Problem: Please copy every record exactly as it is written.
*** Excerpted data ***
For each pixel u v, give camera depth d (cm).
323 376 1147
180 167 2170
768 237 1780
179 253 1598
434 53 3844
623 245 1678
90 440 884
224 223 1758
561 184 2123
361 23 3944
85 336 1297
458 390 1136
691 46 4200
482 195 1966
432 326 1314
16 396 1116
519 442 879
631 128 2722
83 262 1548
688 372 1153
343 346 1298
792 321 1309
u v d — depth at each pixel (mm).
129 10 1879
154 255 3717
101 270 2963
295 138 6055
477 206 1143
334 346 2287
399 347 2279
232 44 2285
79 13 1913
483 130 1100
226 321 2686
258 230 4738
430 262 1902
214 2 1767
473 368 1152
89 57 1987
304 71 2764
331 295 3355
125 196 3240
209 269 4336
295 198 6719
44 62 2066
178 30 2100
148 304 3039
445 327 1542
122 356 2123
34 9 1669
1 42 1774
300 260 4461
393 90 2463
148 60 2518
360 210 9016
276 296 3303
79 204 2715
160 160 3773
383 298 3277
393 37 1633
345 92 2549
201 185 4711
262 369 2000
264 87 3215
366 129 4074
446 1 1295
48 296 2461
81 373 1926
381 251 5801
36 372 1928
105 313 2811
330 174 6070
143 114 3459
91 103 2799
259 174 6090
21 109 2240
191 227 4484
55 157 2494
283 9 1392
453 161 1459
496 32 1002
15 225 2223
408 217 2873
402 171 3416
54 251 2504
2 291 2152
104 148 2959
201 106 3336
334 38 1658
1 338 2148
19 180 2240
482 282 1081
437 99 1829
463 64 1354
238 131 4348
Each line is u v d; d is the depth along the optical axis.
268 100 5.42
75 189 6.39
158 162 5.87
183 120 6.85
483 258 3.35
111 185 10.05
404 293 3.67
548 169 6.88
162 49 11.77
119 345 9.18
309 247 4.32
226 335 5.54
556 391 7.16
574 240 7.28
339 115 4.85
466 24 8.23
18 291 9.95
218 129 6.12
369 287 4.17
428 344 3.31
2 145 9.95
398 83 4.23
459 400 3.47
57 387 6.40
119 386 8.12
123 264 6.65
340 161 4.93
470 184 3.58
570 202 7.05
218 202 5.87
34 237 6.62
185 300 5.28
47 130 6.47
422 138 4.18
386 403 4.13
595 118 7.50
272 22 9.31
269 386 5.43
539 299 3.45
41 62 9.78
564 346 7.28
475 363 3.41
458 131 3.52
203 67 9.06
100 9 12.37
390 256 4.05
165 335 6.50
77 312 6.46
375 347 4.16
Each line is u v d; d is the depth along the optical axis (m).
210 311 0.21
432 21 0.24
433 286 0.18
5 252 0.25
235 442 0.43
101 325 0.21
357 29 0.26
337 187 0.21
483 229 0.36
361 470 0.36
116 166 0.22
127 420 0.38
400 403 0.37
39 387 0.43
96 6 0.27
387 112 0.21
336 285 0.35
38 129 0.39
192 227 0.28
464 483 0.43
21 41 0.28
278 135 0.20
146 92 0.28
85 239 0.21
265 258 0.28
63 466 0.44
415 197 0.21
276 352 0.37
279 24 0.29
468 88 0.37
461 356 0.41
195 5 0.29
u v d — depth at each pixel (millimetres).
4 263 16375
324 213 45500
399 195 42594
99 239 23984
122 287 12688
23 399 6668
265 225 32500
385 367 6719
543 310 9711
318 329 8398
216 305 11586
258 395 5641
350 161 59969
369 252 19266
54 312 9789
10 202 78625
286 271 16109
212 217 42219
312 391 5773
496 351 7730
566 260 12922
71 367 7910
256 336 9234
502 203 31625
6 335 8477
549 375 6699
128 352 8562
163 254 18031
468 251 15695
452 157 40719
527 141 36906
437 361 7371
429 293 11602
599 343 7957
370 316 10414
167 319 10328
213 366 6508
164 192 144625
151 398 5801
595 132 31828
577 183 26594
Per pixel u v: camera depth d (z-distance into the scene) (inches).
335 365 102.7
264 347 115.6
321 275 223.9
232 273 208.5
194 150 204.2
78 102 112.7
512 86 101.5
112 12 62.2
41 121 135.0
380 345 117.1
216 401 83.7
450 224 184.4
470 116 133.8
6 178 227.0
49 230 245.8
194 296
***
Output:
For each pixel u v, give camera depth d (cm).
323 376 1147
180 167 2170
768 237 1780
179 253 1598
434 53 3844
623 245 1678
90 440 884
224 223 1758
561 184 2123
361 23 3944
85 336 1297
458 390 1136
691 46 4200
482 195 1966
432 326 1314
16 396 1116
519 442 879
631 128 2722
83 262 1548
688 372 1153
343 346 1298
792 321 1309
u v d — depth at each pixel (mm).
129 10 1879
154 255 3717
101 270 2963
295 138 6055
477 206 1143
334 346 2287
399 347 2279
232 44 2285
79 13 1913
483 130 1100
226 321 2686
258 230 4738
430 262 1902
214 2 1767
473 368 1152
89 57 1987
304 71 2764
331 295 3355
125 196 3240
209 269 4336
295 198 6719
44 62 2066
178 30 2100
148 304 3039
445 327 1542
122 356 2123
34 9 1669
1 42 1774
300 260 4461
393 90 2463
148 60 2518
360 210 9016
276 296 3303
79 204 2715
160 160 3773
383 298 3277
393 37 1633
345 92 2549
201 185 4711
262 369 2000
264 87 3215
366 129 4074
446 1 1295
48 296 2461
81 373 1926
381 251 5801
36 372 1928
105 313 2811
330 174 6070
143 114 3459
91 103 2799
259 174 6090
21 109 2240
191 227 4484
55 157 2494
283 9 1392
453 161 1459
496 32 1002
15 225 2223
408 217 2873
402 171 3416
54 251 2504
2 291 2152
104 148 2959
201 106 3336
334 38 1658
1 338 2148
19 180 2240
482 282 1081
437 99 1829
463 64 1354
238 131 4348
Each line is u v d; d is the depth along the optical axis.
268 100 5.42
75 189 6.39
158 162 5.87
183 120 6.85
483 258 3.35
111 185 10.05
404 293 3.67
548 169 6.88
162 49 11.77
119 345 9.18
309 247 4.32
226 335 5.54
556 391 7.16
574 240 7.28
339 115 4.85
466 24 8.23
18 291 9.95
218 129 6.12
369 287 4.17
428 344 3.31
2 145 9.95
398 83 4.23
459 400 3.47
57 387 6.40
119 386 8.12
123 264 6.65
340 161 4.93
470 184 3.58
570 202 7.05
218 202 5.87
34 237 6.62
185 300 5.28
47 130 6.47
422 138 4.18
386 403 4.13
595 118 7.50
272 22 9.31
269 386 5.43
539 299 3.45
41 62 9.78
564 346 7.28
475 363 3.41
458 131 3.52
203 67 9.06
100 9 12.37
390 256 4.05
165 335 6.50
77 312 6.46
375 347 4.16
Each line is u v d; d is the depth along the optical axis (m).
210 311 0.21
432 21 0.24
433 286 0.18
5 252 0.25
235 442 0.43
101 325 0.21
357 29 0.26
337 187 0.21
483 229 0.36
361 470 0.36
116 166 0.22
127 420 0.38
400 403 0.37
39 387 0.43
96 6 0.27
387 112 0.21
336 285 0.35
38 129 0.39
192 227 0.28
464 483 0.43
21 41 0.28
278 135 0.20
146 92 0.28
85 239 0.21
265 258 0.28
63 466 0.44
415 197 0.21
276 352 0.37
279 24 0.29
468 88 0.37
461 356 0.41
195 5 0.29
u v d — depth at each pixel (millimetres).
4 263 16375
324 213 45500
399 195 42594
99 239 23984
122 287 12688
23 399 6668
265 225 32500
385 367 6719
543 310 9711
318 329 8398
216 305 11586
258 395 5641
350 161 59969
369 252 19266
54 312 9789
10 202 78625
286 271 16109
212 217 42219
312 391 5773
496 351 7730
566 260 12922
71 367 7910
256 336 9234
502 203 31625
6 335 8477
549 375 6699
128 352 8562
163 254 18031
468 251 15695
452 157 40719
527 141 36906
437 361 7371
429 293 11602
599 343 7957
370 316 10414
167 319 10328
213 366 6508
164 192 144625
151 398 5801
595 132 31828
577 183 26594
Per pixel u v: camera depth d (z-distance into the scene) (inches).
335 365 102.7
264 347 115.6
321 275 223.9
232 273 208.5
194 150 204.2
78 102 112.7
512 86 101.5
112 12 62.2
41 121 135.0
380 345 117.1
216 401 83.7
450 224 184.4
470 116 133.8
6 178 227.0
49 230 245.8
194 296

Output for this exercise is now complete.